World number one Novak Djokovic staved off a spirited challenge from Federico Delbonis for a 7-5 4-6 6-1 win in the third round of the Miami Open on Sunday.
Like Roger Federer the previous day, top seed Djokovic found it tough going against an unseeded opponent before prevailing in two hours in the Florida twilight.
Eighty-third ranked Delbonis, a left-hander with perhaps the highest ball toss in the game, took advantage of some Djokovic errors in the second set.
“I managed to really play well last couple games of first set, put myself in front, then I played a couple of really bad service games,” Djokovic told reporters.
“Credit to Federico, he stepped in. He was the one controlling the pace. I backed up. I didn’t have that much depth and power in my shots, and he used it.
“I think first two, three games of the third set were crucial. (I was) really fighting, trying to be present, regain the positioning on the court more than anything.”

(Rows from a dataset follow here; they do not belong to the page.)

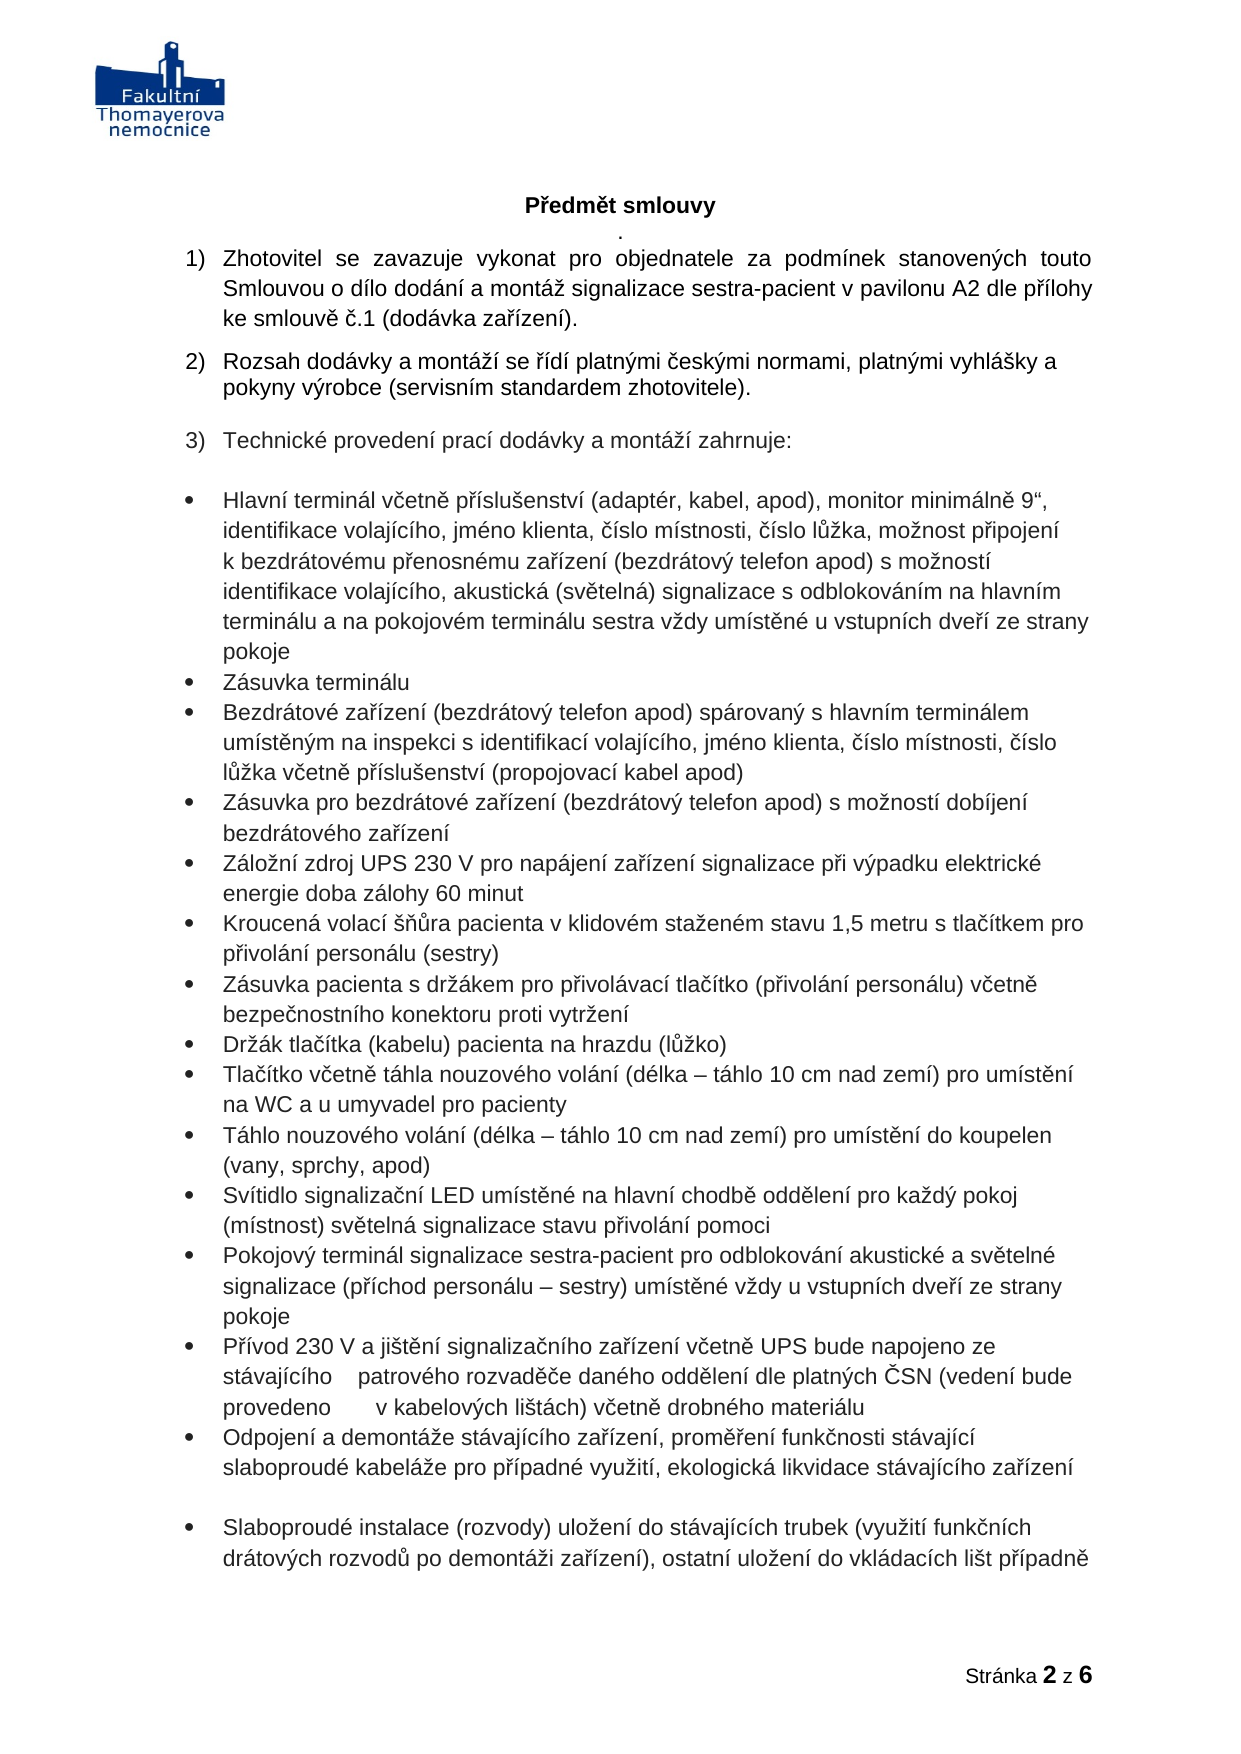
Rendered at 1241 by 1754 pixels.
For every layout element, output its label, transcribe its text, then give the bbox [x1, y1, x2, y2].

list Zásuvka terminálu [185, 668, 1092, 695]
list Táhlo nouzového volání (délka – táhlo 10 cm nad zemí) pro umístění do koupelen (vany, sprchy, apod) [185, 1122, 1092, 1178]
list Zhotovitel se zavazuje vykonat pro objednatele za podmínek stanovených touto Smlouvou o dílo dodání a montáž signalizace sestra-pacient v pavilonu A2 dle přílohy ke smlouvě č.1 (dodávka zařízení). [185, 245, 1092, 331]
list Kroucená volací šňůra pacienta v klidovém staženém stavu 1,5 metru s tlačítkem pro přivolání personálu (sestry) [185, 910, 1092, 967]
list Držák tlačítka (kabelu) pacienta na hrazdu (lůžko) [185, 1031, 1092, 1057]
text Předmět smlouvy . [148, 192, 1092, 245]
list Odpojení a demontáže stávajícího zařízení, proměření funkčnosti stávající slaboproudé kabeláže pro případné využití, ekologická likvidace stávajícího zařízení [185, 1424, 1092, 1480]
list Hlavní terminál včetně příslušenství (adaptér, kabel, apod), monitor minimálně 9“, identifikace volajícího, jméno klienta, číslo místnosti, číslo lůžka, možnost připojení k bezdrátovému přenosnému zařízení (bezdrátový telefon apod) s možností identifikace volajícího, akustická (světelná) signalizace s odblokováním na hlavním terminálu a na pokojovém terminálu sestra vždy umístěné u vstupních dveří ze strany pokoje [185, 487, 1092, 665]
list Přívod 230 V a jištění signalizačního zařízení včetně UPS bude napojeno ze stávajícího patrového rozvaděče daného oddělení dle platných ČSN (vedení bude provedeno v kabelových lištách) včetně drobného materiálu [185, 1333, 1092, 1420]
list Zásuvka pro bezdrátové zařízení (bezdrátový telefon apod) s možností dobíjení bezdrátového zařízení [185, 789, 1092, 846]
list Slaboproudé instalace (rozvody) uložení do stávajících trubek (využití funkčních drátových rozvodů po demontáži zařízení), ostatní uložení do vkládacích lišt případně uložení pod omítku (stávající trubky 65 %, lištování 20 %, pod omítku 15 % na každém oddělení) včetně drobného materiálu [185, 1514, 1092, 1571]
picture [81, 36, 238, 141]
list Pokojový terminál signalizace sestra-pacient pro odblokování akustické a světelné signalizace (příchod personálu – sestry) umístěné vždy u vstupních dveří ze strany pokoje [185, 1242, 1092, 1329]
list Bezdrátové zařízení (bezdrátový telefon apod) spárovaný s hlavním terminálem umístěným na inspekci s identifikací volajícího, jméno klienta, číslo místnosti, číslo lůžka včetně příslušenství (propojovací kabel apod) [185, 699, 1092, 786]
list Zásuvka pacienta s držákem pro přivolávací tlačítko (přivolání personálu) včetně bezpečnostního konektoru proti vytržení [185, 971, 1092, 1027]
list Tlačítko včetně táhla nouzového volání (délka – táhlo 10 cm nad zemí) pro umístění na WC a u umyvadel pro pacienty [185, 1061, 1092, 1118]
list Rozsah dodávky a montáží se řídí platnými českými normami, platnými vyhlášky a pokyny výrobce (servisním standardem zhotovitele). [185, 348, 1092, 401]
list Záložní zdroj UPS 230 V pro napájení zařízení signalizace při výpadku elektrické energie doba zálohy 60 minut [185, 850, 1092, 906]
list Svítidlo signalizační LED umístěné na hlavní chodbě oddělení pro každý pokoj (místnost) světelná signalizace stavu přivolání pomoci [185, 1182, 1092, 1239]
list Technické provedení prací dodávky a montáží zahrnuje: [185, 427, 1092, 453]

The result improved Djokovic’s impressive record against Argentine players. According to the ATP Tour, since 2007 only Juan Martin del Potro has beaten Djokovic, who is 36-3 against Argentines during the period.
Next up for the Serb is Spanish 22nd seed Roberto Bautista Agut, who prevailed 6-4 6-4 over Italian 15th seed Fabio Fognini.

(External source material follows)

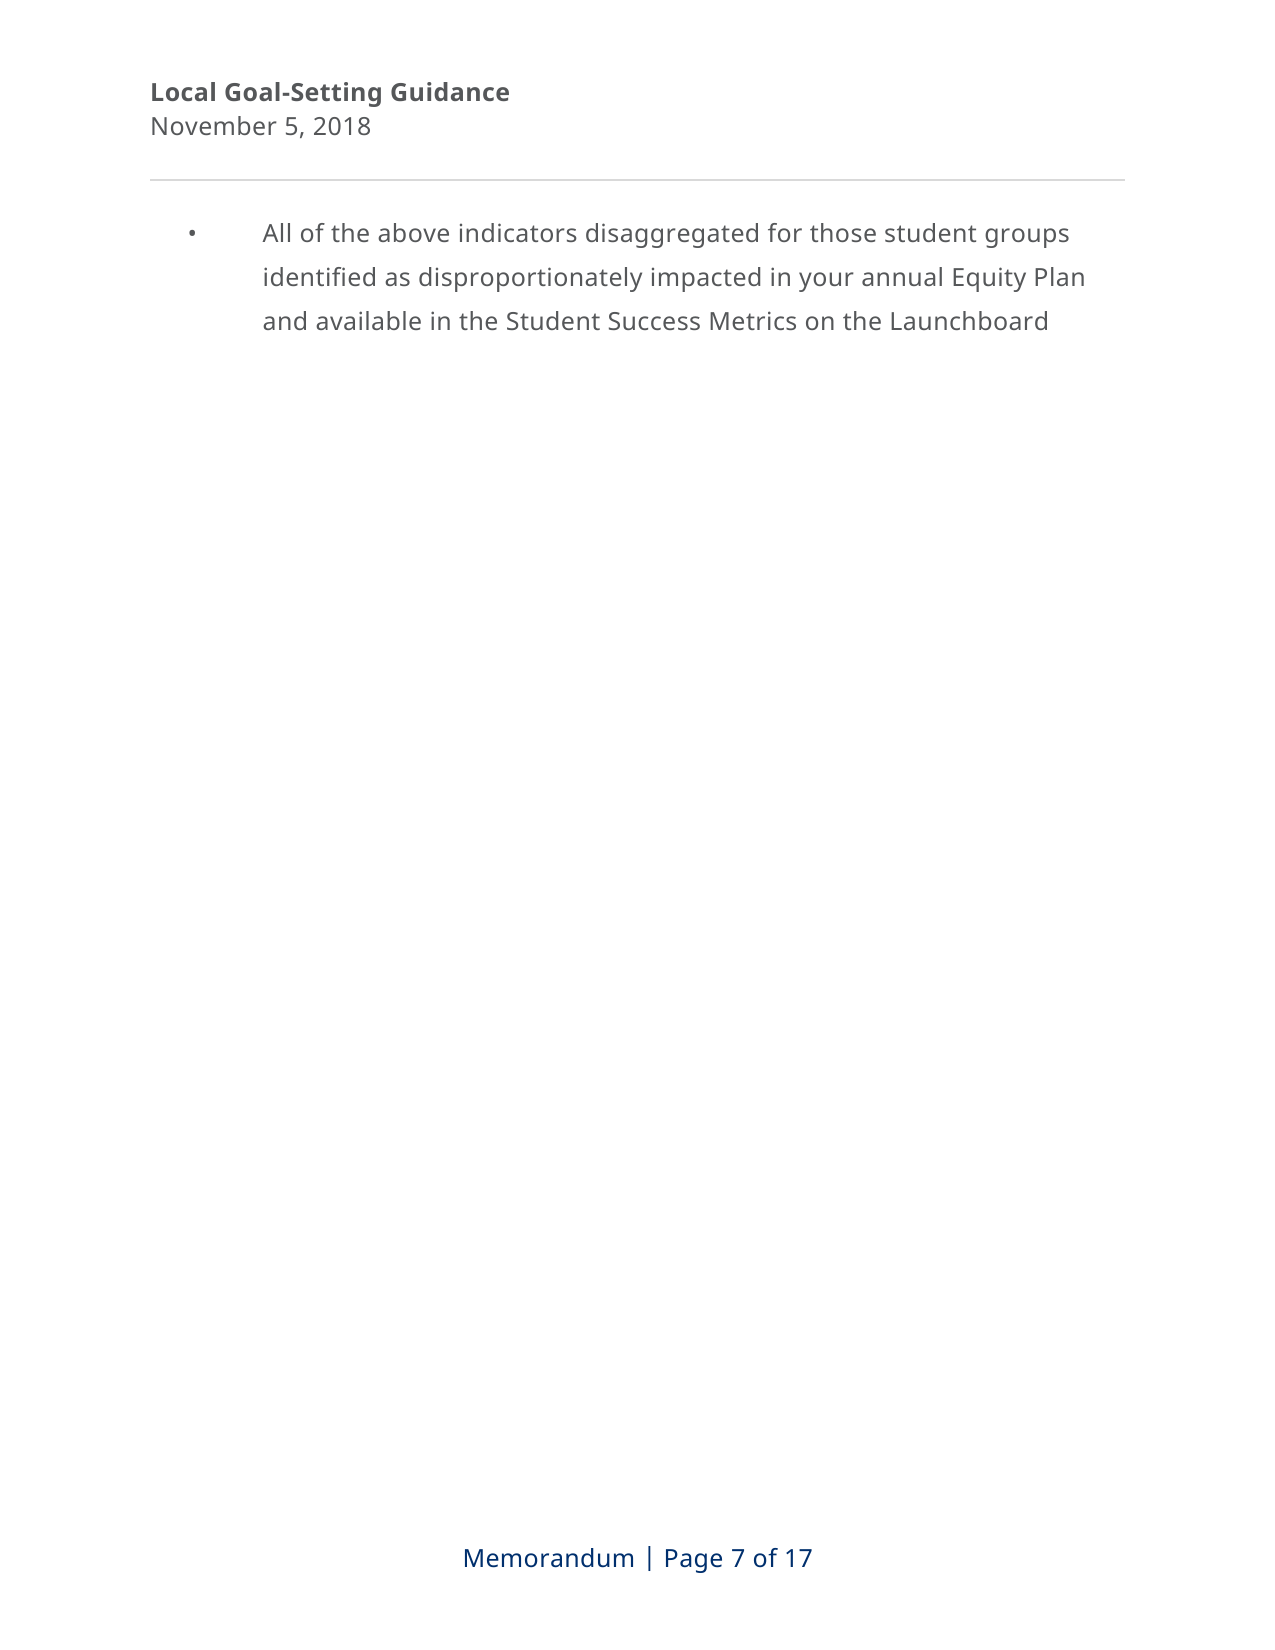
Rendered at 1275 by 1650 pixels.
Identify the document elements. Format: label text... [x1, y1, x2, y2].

text • All of the above indicators disaggregated for those student groups identified as disproportionately impacted in your annual Equity Plan and available in the Student Success Metrics on the Launchboard [187, 215, 1125, 338]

In Sunday’s late match, Nick Kyrgios had more trouble with a heckler than his opponent Dusan Lajovic.
Kyrgios won a point with an underhand serve in the first set, and the Australian then engaged in a heated verbal exchange with a spectator that continued for several points.
The spectator was eventually escorted away by security.

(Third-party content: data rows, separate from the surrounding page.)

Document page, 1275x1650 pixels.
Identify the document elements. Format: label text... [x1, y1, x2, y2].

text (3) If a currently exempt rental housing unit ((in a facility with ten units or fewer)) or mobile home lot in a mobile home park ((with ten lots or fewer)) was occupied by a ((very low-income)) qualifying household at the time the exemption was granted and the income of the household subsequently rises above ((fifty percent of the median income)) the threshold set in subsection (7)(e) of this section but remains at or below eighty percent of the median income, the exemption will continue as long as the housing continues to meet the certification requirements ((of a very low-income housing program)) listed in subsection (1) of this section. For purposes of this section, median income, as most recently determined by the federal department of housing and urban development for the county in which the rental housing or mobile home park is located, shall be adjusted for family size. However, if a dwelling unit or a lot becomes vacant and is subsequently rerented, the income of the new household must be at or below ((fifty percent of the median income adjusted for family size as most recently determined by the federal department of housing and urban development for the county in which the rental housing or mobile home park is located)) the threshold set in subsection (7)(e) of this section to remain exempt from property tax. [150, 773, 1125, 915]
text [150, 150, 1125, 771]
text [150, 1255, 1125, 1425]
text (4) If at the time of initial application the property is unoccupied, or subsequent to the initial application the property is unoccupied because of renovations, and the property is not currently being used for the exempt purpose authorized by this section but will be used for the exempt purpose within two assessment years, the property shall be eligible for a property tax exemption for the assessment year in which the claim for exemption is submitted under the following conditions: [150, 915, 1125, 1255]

Kyrgios also had a brief outburst at the chair umpire in a dispute over a line call early in the second set, but then settled down and played out a 6-3 6-1 win in less than an hour.
Next up for Kyrgios is Croatian 11th seed Borna Coric, who battled back to beat Jeremy Chardy of France 6-7(2) 6-2 6-3, closing out in style with an ace.
Earlier, defending champion John Isner unleashed 16 aces in a 7-5 7-6(6) victory over Spaniard Albert Ramos-Vinolas.
Ramos-Vinolas broke Isner to start the match but the American saved the next four break points he faced to advance.
“I did a lot of things well today,” Isner said. “I played a good first set, even though I didn’t start it off well. In the second, it wasn’t quite as clean.
“I’ll talk to my coach and try to iron things out. But I’m into the round of 16 of a big tournament and I’m happy.”
The seventh seed will face Britain’s 19th-seeded Kyle Edmund in the fourth round. Edmund beat Canadian 12th seed Milos Raonic 6-4 6-4.
Isner has practised with Edmund in Miami and they have split two meetings.